◆ **WORK TASK**: Give back each line below verbatim.

◆ **INFORMATION PROVIDED**:
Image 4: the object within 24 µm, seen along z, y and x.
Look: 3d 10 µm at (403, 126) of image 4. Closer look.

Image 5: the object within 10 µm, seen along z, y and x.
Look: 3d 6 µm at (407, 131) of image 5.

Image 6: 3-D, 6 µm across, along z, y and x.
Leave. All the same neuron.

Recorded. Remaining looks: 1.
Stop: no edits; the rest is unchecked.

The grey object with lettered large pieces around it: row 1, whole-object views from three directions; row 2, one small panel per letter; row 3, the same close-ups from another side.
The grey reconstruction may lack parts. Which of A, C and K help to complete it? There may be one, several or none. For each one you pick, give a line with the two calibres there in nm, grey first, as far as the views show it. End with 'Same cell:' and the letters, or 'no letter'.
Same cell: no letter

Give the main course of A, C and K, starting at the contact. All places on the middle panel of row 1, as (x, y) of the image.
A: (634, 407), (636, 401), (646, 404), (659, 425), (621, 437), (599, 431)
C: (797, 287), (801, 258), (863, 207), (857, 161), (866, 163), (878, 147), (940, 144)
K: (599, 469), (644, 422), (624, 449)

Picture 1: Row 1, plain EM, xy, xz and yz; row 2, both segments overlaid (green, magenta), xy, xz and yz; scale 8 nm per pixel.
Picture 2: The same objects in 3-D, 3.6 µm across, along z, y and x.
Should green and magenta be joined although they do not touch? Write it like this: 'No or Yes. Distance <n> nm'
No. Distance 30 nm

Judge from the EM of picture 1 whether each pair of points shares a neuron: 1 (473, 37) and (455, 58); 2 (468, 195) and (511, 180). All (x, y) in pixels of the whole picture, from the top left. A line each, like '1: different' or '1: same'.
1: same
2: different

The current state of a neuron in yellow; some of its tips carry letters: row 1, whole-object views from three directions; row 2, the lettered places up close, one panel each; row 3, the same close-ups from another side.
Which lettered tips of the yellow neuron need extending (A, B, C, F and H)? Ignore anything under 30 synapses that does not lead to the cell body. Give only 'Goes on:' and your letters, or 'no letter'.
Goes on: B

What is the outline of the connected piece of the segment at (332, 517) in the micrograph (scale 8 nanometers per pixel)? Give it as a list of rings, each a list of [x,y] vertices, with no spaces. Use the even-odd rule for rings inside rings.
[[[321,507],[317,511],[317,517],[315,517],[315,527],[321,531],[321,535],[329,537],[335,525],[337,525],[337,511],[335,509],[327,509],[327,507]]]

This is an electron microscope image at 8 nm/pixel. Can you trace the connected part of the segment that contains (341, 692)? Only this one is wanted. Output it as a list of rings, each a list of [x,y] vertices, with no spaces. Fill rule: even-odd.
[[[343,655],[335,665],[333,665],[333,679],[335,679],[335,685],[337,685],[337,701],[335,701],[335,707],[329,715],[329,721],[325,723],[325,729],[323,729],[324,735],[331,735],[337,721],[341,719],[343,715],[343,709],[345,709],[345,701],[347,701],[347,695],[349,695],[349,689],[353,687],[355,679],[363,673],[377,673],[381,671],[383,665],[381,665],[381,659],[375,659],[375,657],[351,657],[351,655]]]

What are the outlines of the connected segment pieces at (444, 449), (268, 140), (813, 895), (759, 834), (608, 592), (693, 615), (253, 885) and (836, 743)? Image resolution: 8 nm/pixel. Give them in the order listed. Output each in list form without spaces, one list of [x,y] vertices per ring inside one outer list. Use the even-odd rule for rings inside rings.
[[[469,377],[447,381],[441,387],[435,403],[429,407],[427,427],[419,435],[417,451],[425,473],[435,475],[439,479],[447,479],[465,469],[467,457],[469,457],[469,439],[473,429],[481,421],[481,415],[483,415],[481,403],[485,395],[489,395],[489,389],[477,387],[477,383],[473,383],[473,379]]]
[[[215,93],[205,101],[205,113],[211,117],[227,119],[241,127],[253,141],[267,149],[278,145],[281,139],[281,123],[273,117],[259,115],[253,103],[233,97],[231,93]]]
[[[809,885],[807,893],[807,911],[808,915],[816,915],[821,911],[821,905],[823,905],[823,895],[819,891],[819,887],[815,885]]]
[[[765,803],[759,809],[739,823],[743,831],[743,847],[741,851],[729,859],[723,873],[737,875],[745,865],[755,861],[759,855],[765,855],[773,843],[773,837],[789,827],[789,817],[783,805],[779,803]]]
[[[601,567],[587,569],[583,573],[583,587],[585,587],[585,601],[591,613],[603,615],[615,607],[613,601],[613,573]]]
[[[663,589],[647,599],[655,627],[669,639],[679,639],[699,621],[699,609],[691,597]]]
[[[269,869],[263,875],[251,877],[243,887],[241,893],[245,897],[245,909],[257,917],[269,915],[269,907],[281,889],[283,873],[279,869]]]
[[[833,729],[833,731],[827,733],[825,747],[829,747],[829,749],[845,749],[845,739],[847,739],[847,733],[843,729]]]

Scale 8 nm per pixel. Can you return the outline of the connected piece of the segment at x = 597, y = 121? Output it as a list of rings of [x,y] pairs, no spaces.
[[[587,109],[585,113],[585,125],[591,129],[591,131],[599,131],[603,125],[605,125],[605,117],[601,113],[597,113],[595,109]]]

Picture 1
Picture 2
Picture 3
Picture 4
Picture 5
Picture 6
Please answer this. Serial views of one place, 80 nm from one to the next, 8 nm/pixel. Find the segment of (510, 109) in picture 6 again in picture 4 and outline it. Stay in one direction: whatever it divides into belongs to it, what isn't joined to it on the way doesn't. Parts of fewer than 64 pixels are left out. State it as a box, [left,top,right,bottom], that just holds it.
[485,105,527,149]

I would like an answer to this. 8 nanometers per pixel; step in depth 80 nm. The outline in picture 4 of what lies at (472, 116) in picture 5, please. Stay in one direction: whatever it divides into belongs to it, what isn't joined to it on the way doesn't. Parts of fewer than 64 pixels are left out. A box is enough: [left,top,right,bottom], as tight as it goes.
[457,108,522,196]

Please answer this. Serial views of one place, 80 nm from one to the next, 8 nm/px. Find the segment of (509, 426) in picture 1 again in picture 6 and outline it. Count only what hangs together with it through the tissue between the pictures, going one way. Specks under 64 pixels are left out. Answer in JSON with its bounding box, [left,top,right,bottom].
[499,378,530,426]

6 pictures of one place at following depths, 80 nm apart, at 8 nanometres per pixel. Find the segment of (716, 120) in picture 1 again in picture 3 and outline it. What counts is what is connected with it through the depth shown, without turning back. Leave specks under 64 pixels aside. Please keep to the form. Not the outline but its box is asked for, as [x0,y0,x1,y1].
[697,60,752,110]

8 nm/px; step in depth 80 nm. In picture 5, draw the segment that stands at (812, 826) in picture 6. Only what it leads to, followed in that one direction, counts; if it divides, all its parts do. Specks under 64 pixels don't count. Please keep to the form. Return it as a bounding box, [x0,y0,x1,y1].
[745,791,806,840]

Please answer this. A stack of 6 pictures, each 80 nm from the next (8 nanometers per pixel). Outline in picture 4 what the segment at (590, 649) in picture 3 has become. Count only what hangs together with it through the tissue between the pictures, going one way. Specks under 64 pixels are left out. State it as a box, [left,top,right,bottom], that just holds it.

◆ **ANSWER BOX**:
Image 4: the object within 24 µm, seen along z, y and x.
Look: 3d 10 µm at (403, 126) of image 4. Closer look.

Image 5: the object within 10 µm, seen along z, y and x.
Look: 3d 6 µm at (407, 131) of image 5.

Image 6: 3-D, 6 µm across, along z, y and x.
Leave. All the same neuron.

Recorded. Remaining looks: 1.
Stop: no edits; the rest is unchecked.

The grey object with lettered large pieces around it: row 1, whole-object views from three directions; row 2, one small panel per letter; row 3, the same close-ups from another side.
The grey reconstruction may lack parts. Which of A, C and K help to complete it? There may be one, several or none. For each one you pick, give a line with the two calibres there in nm, grey first, as far as the views show it. End with 'Same cell:' and the letters, or 'no letter'.
Same cell: no letter

Give the main course of A, C and K, starting at the contact. All places on the middle panel of row 1, as (x, y) of the image.
A: (634, 407), (636, 401), (646, 404), (659, 425), (621, 437), (599, 431)
C: (797, 287), (801, 258), (863, 207), (857, 161), (866, 163), (878, 147), (940, 144)
K: (599, 469), (644, 422), (624, 449)

Picture 1: Row 1, plain EM, xy, xz and yz; row 2, both segments overlaid (green, magenta), xy, xz and yz; scale 8 nm per pixel.
Picture 2: The same objects in 3-D, 3.6 µm across, along z, y and x.
Should green and magenta be joined although they do not touch? Write it like this: 'No or Yes. Distance <n> nm'
No. Distance 30 nm

Judge from the EM of picture 1 whether each pair of points shares a neuron: 1 (473, 37) and (455, 58); 2 (468, 195) and (511, 180). All (x, y) in pixels of the whole picture, from the top left. A line each, like '1: different' or '1: same'.
1: same
2: different

The current state of a neuron in yellow; some of its tips carry letters: row 1, whole-object views from three directions; row 2, the lettered places up close, one panel each; row 3, the same close-ups from another side.
Which lettered tips of the yellow neuron need extending (A, B, C, F and H)? Ignore anything under 30 synapses that does not lead to the cell body. Give only 'Goes on:' and your letters, or 'no letter'.
Goes on: B

What is the outline of the connected piece of the segment at (332, 517) in the micrograph (scale 8 nanometers per pixel)? Give it as a list of rings, each a list of [x,y] vertices, with no spaces. Use the even-odd rule for rings inside rings.
[[[321,507],[317,511],[317,517],[315,517],[315,527],[321,531],[321,535],[329,537],[335,525],[337,525],[337,511],[335,509],[327,509],[327,507]]]

This is an electron microscope image at 8 nm/pixel. Can you trace the connected part of the segment that contains (341, 692)? Only this one is wanted. Output it as a list of rings, each a list of [x,y] vertices, with no spaces. Fill rule: even-odd.
[[[343,655],[335,665],[333,665],[333,679],[335,679],[335,685],[337,685],[337,701],[335,701],[335,707],[329,715],[329,721],[325,723],[325,729],[323,729],[324,735],[331,735],[337,721],[341,719],[343,715],[343,709],[345,709],[345,701],[347,701],[347,695],[349,695],[349,689],[353,687],[355,679],[363,673],[377,673],[381,671],[383,665],[381,665],[381,659],[375,659],[375,657],[351,657],[351,655]]]

What are the outlines of the connected segment pieces at (444, 449), (268, 140), (813, 895), (759, 834), (608, 592), (693, 615), (253, 885) and (836, 743)? Image resolution: 8 nm/pixel. Give them in the order listed. Output each in list form without spaces, one list of [x,y] vertices per ring inside one outer list. Use the even-odd rule for rings inside rings.
[[[469,377],[447,381],[441,387],[435,403],[429,407],[427,427],[419,435],[417,451],[425,473],[435,475],[439,479],[447,479],[465,469],[467,457],[469,457],[469,439],[473,429],[481,421],[481,415],[483,415],[481,403],[485,395],[489,395],[489,389],[477,387],[477,383],[473,383],[473,379]]]
[[[215,93],[205,101],[205,113],[211,117],[227,119],[241,127],[253,141],[267,149],[278,145],[281,139],[281,123],[273,117],[259,115],[253,103],[233,97],[231,93]]]
[[[809,885],[807,893],[807,911],[808,915],[816,915],[821,911],[821,905],[823,905],[823,895],[819,891],[819,887],[815,885]]]
[[[765,803],[759,809],[739,823],[743,831],[743,847],[741,851],[729,859],[723,873],[737,875],[745,865],[755,861],[759,855],[765,855],[773,843],[773,837],[789,827],[789,817],[783,805],[779,803]]]
[[[601,567],[587,569],[583,573],[583,587],[585,587],[585,601],[591,613],[603,615],[615,607],[613,601],[613,573]]]
[[[663,589],[647,599],[655,627],[669,639],[679,639],[699,621],[699,609],[691,597]]]
[[[269,869],[263,875],[251,877],[243,887],[241,893],[245,897],[245,909],[257,917],[269,915],[269,907],[281,889],[283,873],[279,869]]]
[[[833,729],[833,731],[827,733],[825,747],[829,747],[829,749],[845,749],[845,739],[847,739],[847,733],[843,729]]]

Scale 8 nm per pixel. Can you return the outline of the connected piece of the segment at x = 597, y = 121? Output it as a list of rings of [x,y] pairs, no spaces.
[[[587,109],[585,113],[585,125],[591,129],[591,131],[599,131],[603,125],[605,125],[605,117],[601,113],[597,113],[595,109]]]

Picture 1
Picture 2
Picture 3
Picture 4
Picture 5
Picture 6
Please answer this. Serial views of one place, 80 nm from one to the next, 8 nm/pixel. Find the segment of (510, 109) in picture 6 again in picture 4 and outline it. Stay in one direction: whatever it divides into belongs to it, what isn't joined to it on the way doesn't. Parts of fewer than 64 pixels are left out. State it as a box, [left,top,right,bottom], that just holds it.
[485,105,527,149]

I would like an answer to this. 8 nanometers per pixel; step in depth 80 nm. The outline in picture 4 of what lies at (472, 116) in picture 5, please. Stay in one direction: whatever it divides into belongs to it, what isn't joined to it on the way doesn't. Parts of fewer than 64 pixels are left out. A box is enough: [left,top,right,bottom], as tight as it goes.
[457,108,522,196]

Please answer this. Serial views of one place, 80 nm from one to the next, 8 nm/px. Find the segment of (509, 426) in picture 1 again in picture 6 and outline it. Count only what hangs together with it through the tissue between the pictures, going one way. Specks under 64 pixels are left out. Answer in JSON with its bounding box, [left,top,right,bottom].
[499,378,530,426]

6 pictures of one place at following depths, 80 nm apart, at 8 nanometres per pixel. Find the segment of (716, 120) in picture 1 again in picture 3 and outline it. What counts is what is connected with it through the depth shown, without turning back. Leave specks under 64 pixels aside. Please keep to the form. Not the outline but its box is asked for, as [x0,y0,x1,y1].
[697,60,752,110]

8 nm/px; step in depth 80 nm. In picture 5, draw the segment that stands at (812, 826) in picture 6. Only what it leads to, followed in that one direction, counts; if it divides, all its parts do. Specks under 64 pixels don't count. Please keep to the form. Return it as a bounding box, [x0,y0,x1,y1].
[745,791,806,840]

Please answer this. A stack of 6 pictures, each 80 nm from the next (8 nanometers per pixel). Outline in picture 4 what the segment at (590, 649) in picture 3 has become. Count only what hangs together with it through the tissue between the pictures, going one way. Specks under 64 pixels are left out. State it as a box, [left,top,right,bottom], that just holds it.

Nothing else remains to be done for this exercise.